[Excerpted passage]:
══════════

New Tea Range Aims to Address a Global Imbalance of Power
Traidcraft, the original fair trade pioneer, has launched a new range of Fairtrade Certified teas.
In 1979, Traidcraft imported the very first fair trade tea into the UK and the company is still at the forefront of fair trade tea development today. In a world where fair trade seems common place, Traidcraft is steaming ahead to find new ways to make their tea even better, with further reaching ethical impact.
The teas from the range, including Breakfast Blend teabags, Earl Grey teabags, and Breakfast Blend loose leaf tea, is full of authentic, fresh tea flavours thanks to Leaf Lock True Taste©, a unique process which protects the leaves on the journey between being plucked from the bush to being brewed in your teapot. The range also includes Breakfast Blend decaffeinated teabags.
While enjoying the new Traidcraft fair trade range, you will know that you’re drinking a brew that has travelled thousands of miles from the skilled hands of tea farmers straight to the cup you hold in your palm.
Robin Roth, chief executive at Traidcraft said: “We’re a nation of tea drinkers, but how much do we really know about the tea that we drink and where it comes from? At Traidcraft, we’re pioneering the future of fair trade and by buying fair trade, you’re ensuring that the farmers, growers and suppliers are all paid a fair price, are given direct access to markets and are treated with respect as equals – all of which we think makes our tea taste even better.
“With every sip you will experience the true taste of tea and know you’ve helped to address a global imbalance of power in the world of trade, spanning thousands of miles around the globe.”

══════════

[Task instructions]:
Please reproduce the article above on Traidcraft's new tea range in full, word for word.

[Given data]:
══════════

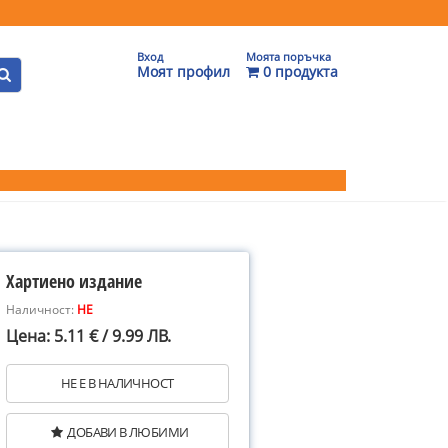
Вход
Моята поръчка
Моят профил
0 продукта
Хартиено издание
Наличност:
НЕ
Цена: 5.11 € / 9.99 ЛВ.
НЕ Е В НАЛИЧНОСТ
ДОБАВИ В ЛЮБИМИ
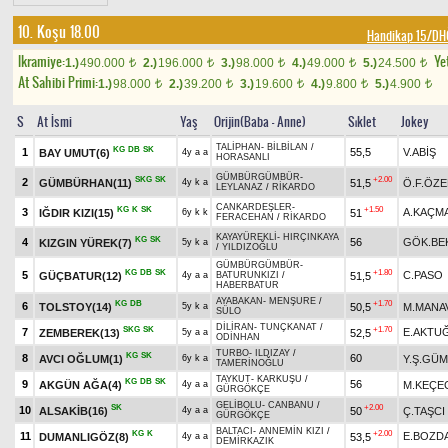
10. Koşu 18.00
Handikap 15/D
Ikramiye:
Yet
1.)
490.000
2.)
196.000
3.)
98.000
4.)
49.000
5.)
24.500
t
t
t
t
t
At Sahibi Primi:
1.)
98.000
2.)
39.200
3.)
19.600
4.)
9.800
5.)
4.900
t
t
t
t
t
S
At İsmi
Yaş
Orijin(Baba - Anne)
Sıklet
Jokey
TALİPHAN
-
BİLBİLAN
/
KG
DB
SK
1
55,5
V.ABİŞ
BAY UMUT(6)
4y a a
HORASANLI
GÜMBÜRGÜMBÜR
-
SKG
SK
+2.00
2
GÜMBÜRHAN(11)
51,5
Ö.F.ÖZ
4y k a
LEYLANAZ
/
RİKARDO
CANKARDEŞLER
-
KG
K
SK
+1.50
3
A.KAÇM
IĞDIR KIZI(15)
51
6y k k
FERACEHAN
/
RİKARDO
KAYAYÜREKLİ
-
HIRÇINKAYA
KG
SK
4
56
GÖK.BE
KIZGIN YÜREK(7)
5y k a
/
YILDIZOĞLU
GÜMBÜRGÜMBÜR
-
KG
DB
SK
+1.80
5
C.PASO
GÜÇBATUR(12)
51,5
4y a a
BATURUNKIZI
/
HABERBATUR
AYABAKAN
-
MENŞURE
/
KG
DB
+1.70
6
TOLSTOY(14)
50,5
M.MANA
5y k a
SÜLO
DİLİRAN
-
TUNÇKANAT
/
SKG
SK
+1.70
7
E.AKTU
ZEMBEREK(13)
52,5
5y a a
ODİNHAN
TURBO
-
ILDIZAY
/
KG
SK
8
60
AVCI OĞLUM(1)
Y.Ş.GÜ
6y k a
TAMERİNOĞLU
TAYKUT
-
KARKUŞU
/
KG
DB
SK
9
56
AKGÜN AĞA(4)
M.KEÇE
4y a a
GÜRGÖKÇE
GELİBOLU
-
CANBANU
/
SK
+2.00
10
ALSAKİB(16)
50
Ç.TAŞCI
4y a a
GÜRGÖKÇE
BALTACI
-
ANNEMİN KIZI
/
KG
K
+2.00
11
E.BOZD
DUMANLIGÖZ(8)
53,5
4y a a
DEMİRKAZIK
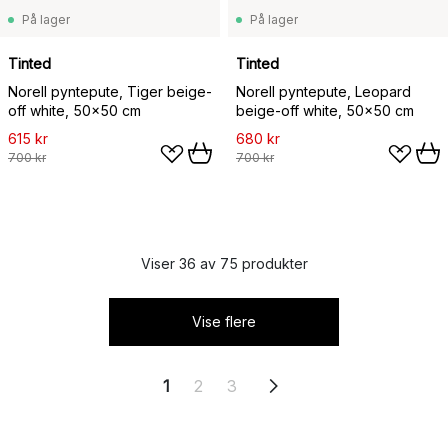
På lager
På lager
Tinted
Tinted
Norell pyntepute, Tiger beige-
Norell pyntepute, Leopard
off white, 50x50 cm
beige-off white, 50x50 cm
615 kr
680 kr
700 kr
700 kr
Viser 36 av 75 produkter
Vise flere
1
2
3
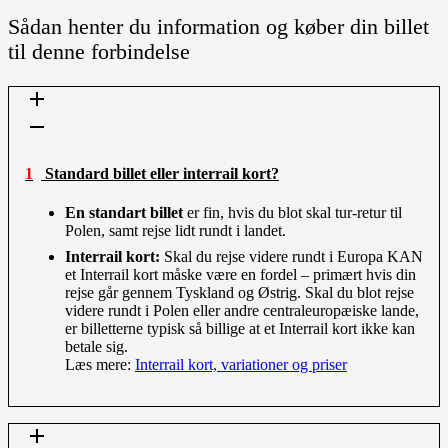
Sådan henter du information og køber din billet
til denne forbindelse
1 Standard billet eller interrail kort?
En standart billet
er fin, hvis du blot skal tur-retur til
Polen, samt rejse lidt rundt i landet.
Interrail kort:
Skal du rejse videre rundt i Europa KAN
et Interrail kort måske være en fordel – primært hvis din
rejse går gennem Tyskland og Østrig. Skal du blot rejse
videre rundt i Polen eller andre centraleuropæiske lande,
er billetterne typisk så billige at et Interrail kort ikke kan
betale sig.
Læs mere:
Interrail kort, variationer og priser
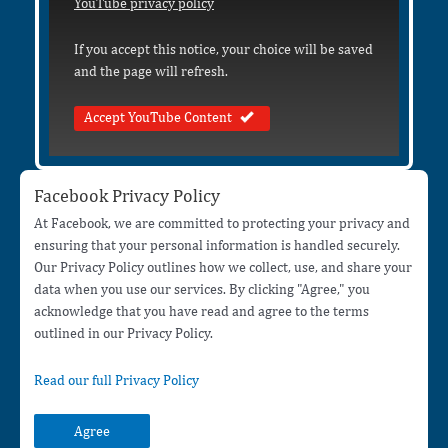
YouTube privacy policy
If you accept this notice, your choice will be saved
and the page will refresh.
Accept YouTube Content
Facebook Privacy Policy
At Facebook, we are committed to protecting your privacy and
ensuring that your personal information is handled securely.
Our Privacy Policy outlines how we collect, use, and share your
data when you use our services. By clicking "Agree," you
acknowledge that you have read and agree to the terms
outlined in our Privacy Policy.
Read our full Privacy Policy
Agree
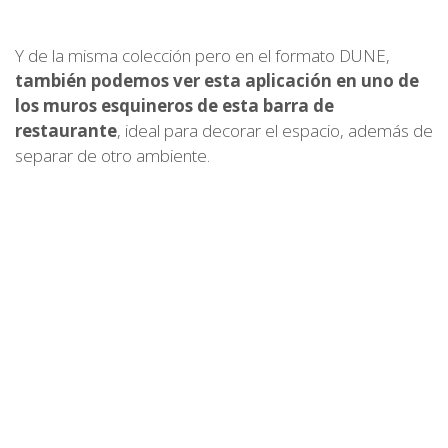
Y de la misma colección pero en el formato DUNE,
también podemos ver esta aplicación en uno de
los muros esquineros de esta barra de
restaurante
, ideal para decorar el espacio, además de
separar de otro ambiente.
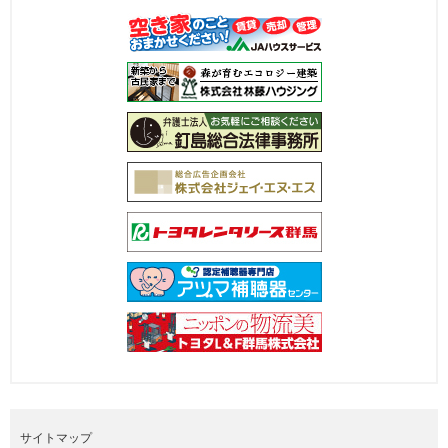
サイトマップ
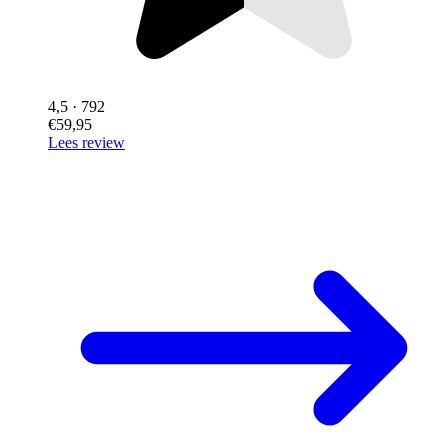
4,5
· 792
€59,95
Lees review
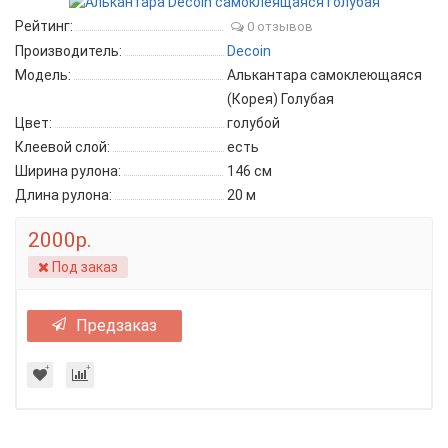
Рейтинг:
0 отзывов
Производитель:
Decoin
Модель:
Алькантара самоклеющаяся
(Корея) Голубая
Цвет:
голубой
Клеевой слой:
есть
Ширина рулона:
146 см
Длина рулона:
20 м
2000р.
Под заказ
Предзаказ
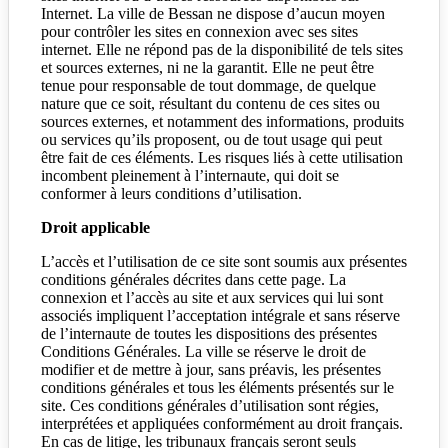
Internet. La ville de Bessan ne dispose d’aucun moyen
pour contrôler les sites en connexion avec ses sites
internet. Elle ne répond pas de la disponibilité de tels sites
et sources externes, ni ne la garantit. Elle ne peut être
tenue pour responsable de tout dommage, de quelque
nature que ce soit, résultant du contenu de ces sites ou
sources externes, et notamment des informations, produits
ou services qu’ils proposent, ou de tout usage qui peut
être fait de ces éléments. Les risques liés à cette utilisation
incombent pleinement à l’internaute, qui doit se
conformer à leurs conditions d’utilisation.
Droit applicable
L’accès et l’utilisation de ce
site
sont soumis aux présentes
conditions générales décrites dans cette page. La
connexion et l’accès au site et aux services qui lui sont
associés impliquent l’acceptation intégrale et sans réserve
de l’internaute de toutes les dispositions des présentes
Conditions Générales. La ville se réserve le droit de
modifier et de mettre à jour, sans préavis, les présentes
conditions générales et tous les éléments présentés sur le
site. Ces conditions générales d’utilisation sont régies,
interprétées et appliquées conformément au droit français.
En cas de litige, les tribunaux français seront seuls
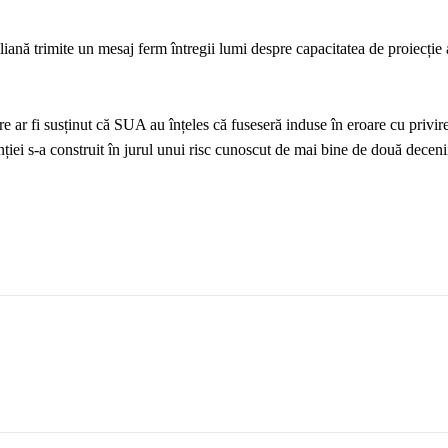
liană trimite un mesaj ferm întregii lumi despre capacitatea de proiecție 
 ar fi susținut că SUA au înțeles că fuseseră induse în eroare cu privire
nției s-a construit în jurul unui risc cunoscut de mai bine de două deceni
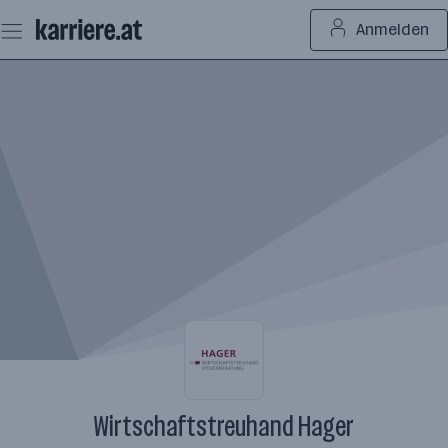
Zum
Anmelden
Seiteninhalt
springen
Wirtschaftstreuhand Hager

══════════

[Answer to the exercise]:
New Tea Range Aims to Address a Global Imbalance of Power
Traidcraft, the original fair trade pioneer, has launched a new range of Fairtrade Certified teas.
In 1979, Traidcraft imported the very first fair trade tea into the UK and the company is still at the forefront of fair trade tea development today. In a world where fair trade seems common place, Traidcraft is steaming ahead to find new ways to make their tea even better, with further reaching ethical impact.
The teas from the range, including Breakfast Blend teabags, Earl Grey teabags, and Breakfast Blend loose leaf tea, is full of authentic, fresh tea flavours thanks to Leaf Lock True Taste©, a unique process which protects the leaves on the journey between being plucked from the bush to being brewed in your teapot. The range also includes Breakfast Blend decaffeinated teabags.
While enjoying the new Traidcraft fair trade range, you will know that you’re drinking a brew that has travelled thousands of miles from the skilled hands of tea farmers straight to the cup you hold in your palm.
Robin Roth, chief executive at Traidcraft said: “We’re a nation of tea drinkers, but how much do we really know about the tea that we drink and where it comes from? At Traidcraft, we’re pioneering the future of fair trade and by buying fair trade, you’re ensuring that the farmers, growers and suppliers are all paid a fair price, are given direct access to markets and are treated with respect as equals – all of which we think makes our tea taste even better.
“With every sip you will experience the true taste of tea and know you’ve helped to address a global imbalance of power in the world of trade, spanning thousands of miles around the globe.”